The different steps for implementing a semaphore are as follows:
- Creating a semaphore with SemaphoreCreate. The semaphore is associated with a name.
- Calling SemaphoreStart before the code section to protect.
- Calling SemaphoreEnd to define the code section to protect. The lines of code after SemaphoreEnd will no longer be protected.
- Destroying the semaphore with SemaphoreDestroy.
- The code sections protected by a semaphore must be as small as possible and they must only affect the "critical" processes.
- A semaphore with the same name can be used to protect several code sections. Only one thread may be in one of the areas protected by the semaphore at any given time.
- When a thread is pending, the resources of the processor are not used.
- The semaphores apply to the main thread and to the secondary threads (created by ThreadExecute). You must avoid locking the main thread. Indeed, if the main thread is locked (pending), the application cannot be run anymore.
- SemaphoreStart and SemaphoreEnd must be used in the same process (in a procedure for example).
- Semaphores can be shared (or not) between the different applications run on the computer. When creating the semaphores, specify how they will be shared (SemaphoreCreate).
In Java, semaphores are unique for the application that created them. They cannot be shared between several applications.

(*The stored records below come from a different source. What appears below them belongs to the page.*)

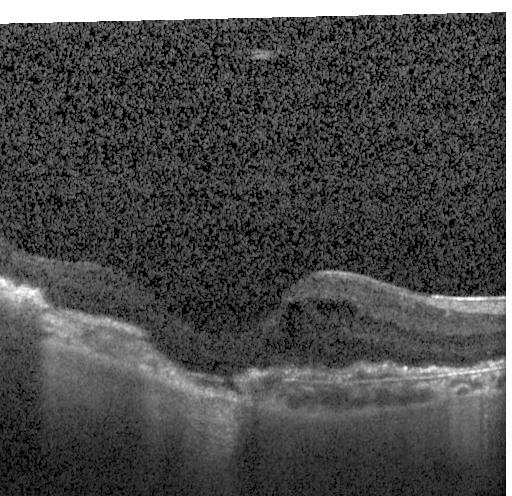
Instrument: Heidelberg Spectralis; optical coherence tomography scan; spectral-domain OCT; macular scan.
Diagnosis: choroidal neovascularization (CNV).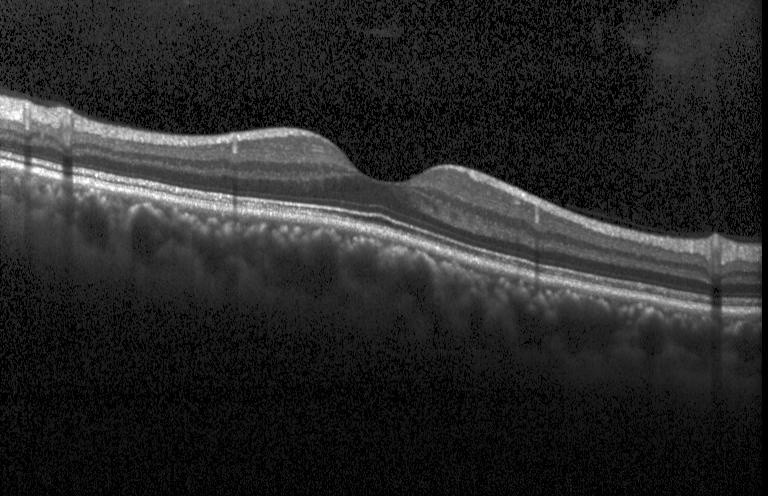

Fovea-centered, instrument: Heidelberg Spectralis, spectral-domain OCT, optical coherence tomography B-scan. OCT finding: no evidence of CNV, DME, or drusen.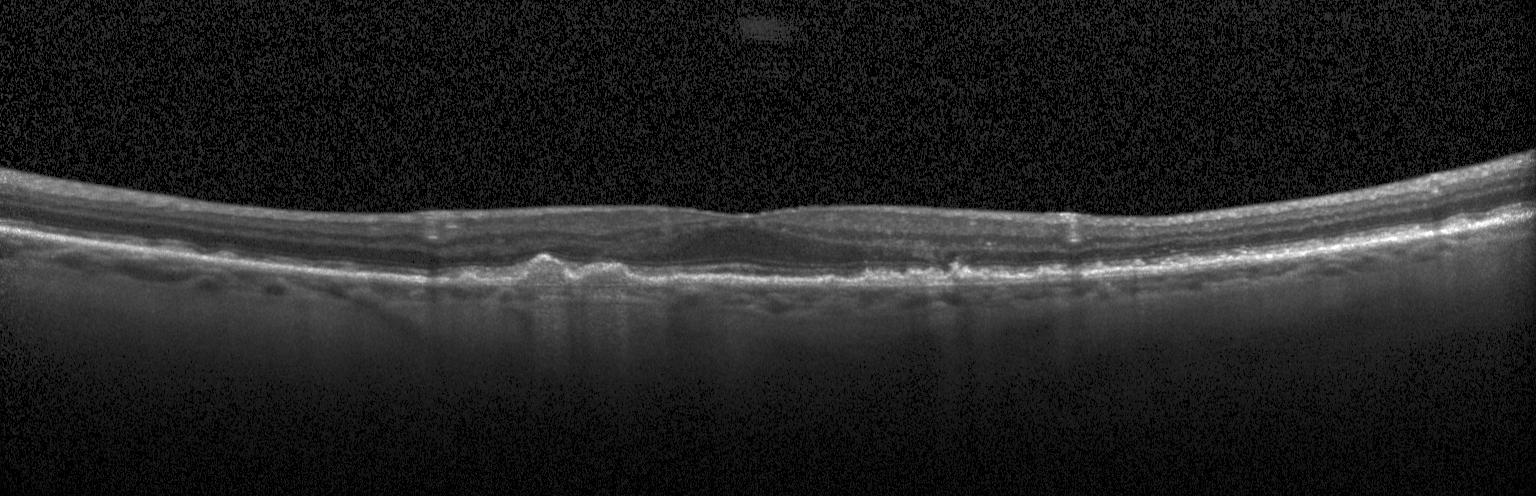 Horizontal scan through the fovea, optical coherence tomography B-scan — Finding: multiple drusen.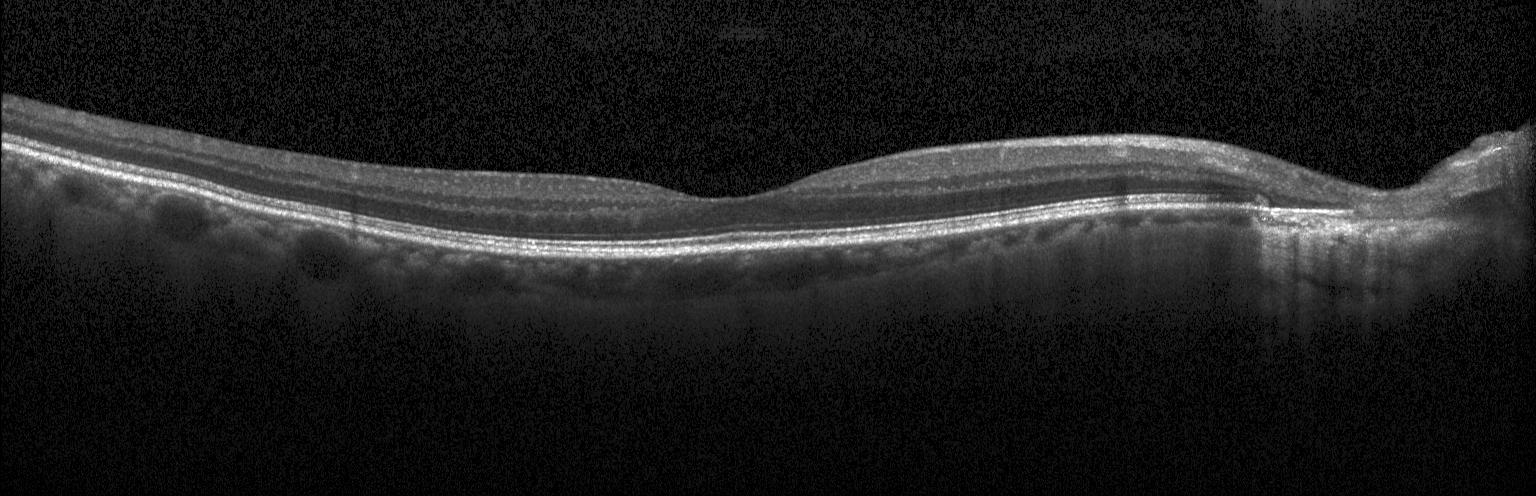
Optical coherence tomography B-scan; spectral-domain optical coherence tomography; Heidelberg Spectralis; fovea-centered.
Assessment: no CNV, no DME, and no drusen.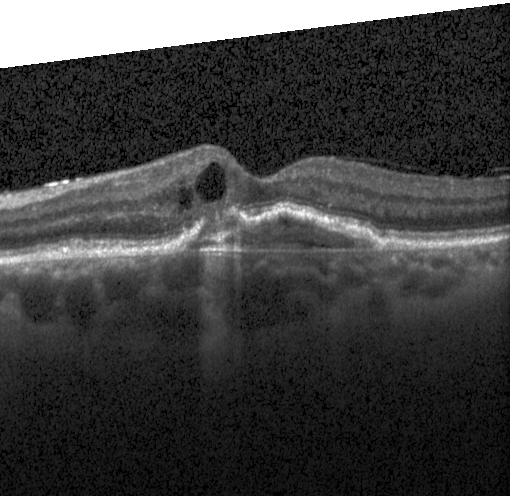 OCT line scan.
This B-scan demonstrates CNV.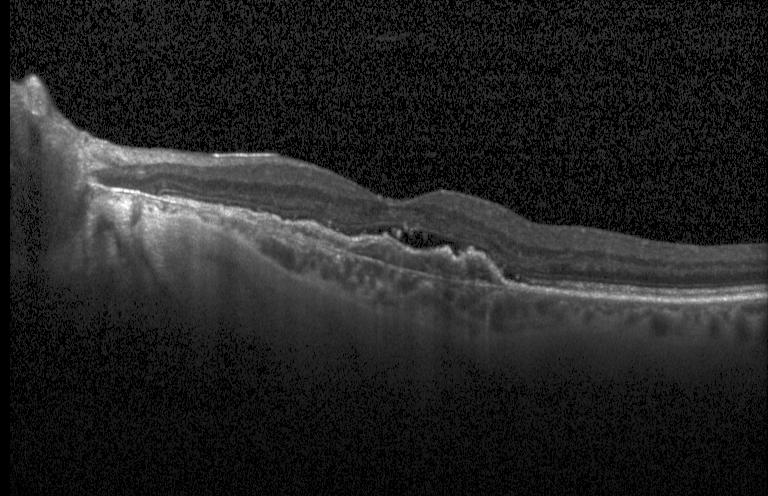

Optical coherence tomography B-scan.
Diagnosis: a choroidal neovascular membrane.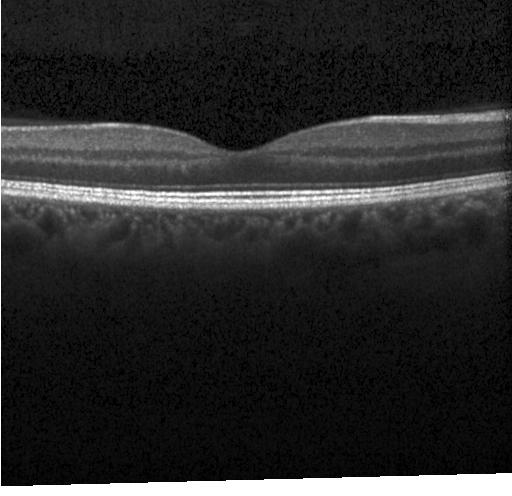
Heidelberg Spectralis OCT system · retinal OCT cross-section · horizontal scan through the fovea.
Dx: neither CNV, DME, nor drusen.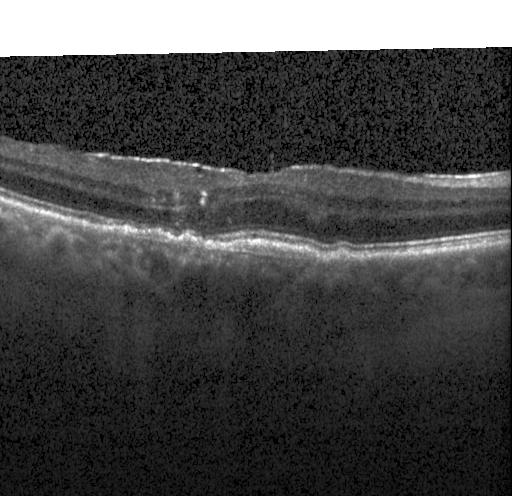
Retinal OCT cross-section
Dx: choroidal neovascularization.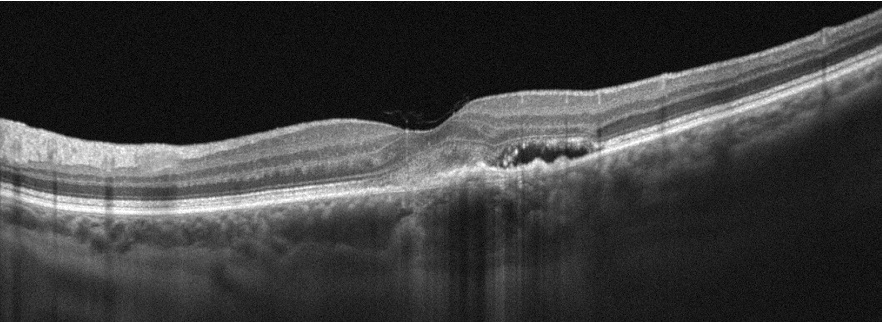 Optical coherence tomography scan. Finding: age-related macular degeneration (AMD).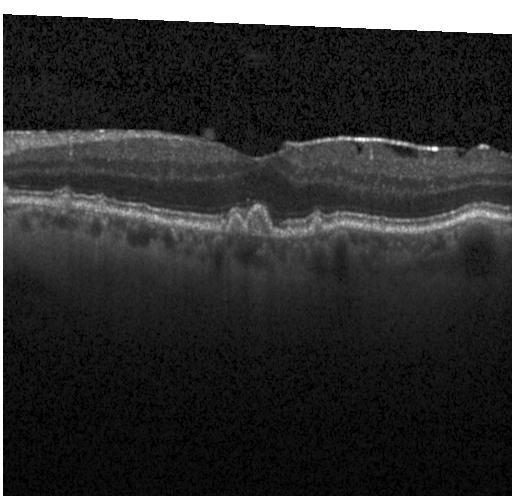
Dx: drusen.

Functions for managing semaphores
The following WLanguage functions are used to manage semaphores:
|SemaphoreCreate||Creates a semaphore.|
|SemaphoreDestroy||Explicitly destroys a semaphore.|
|SemaphoreEnd||Allows one or more threads to exit from the area protected by the semaphore.|
|SemaphoreStart||Locks the current thread until the semaphore is opened (which means until a "free" spot becomes available in the protected section).|
To perform an assignment shared by several threads, you must encapsulate in a semaphore the assignment of the variables as well as the read operation of these variables.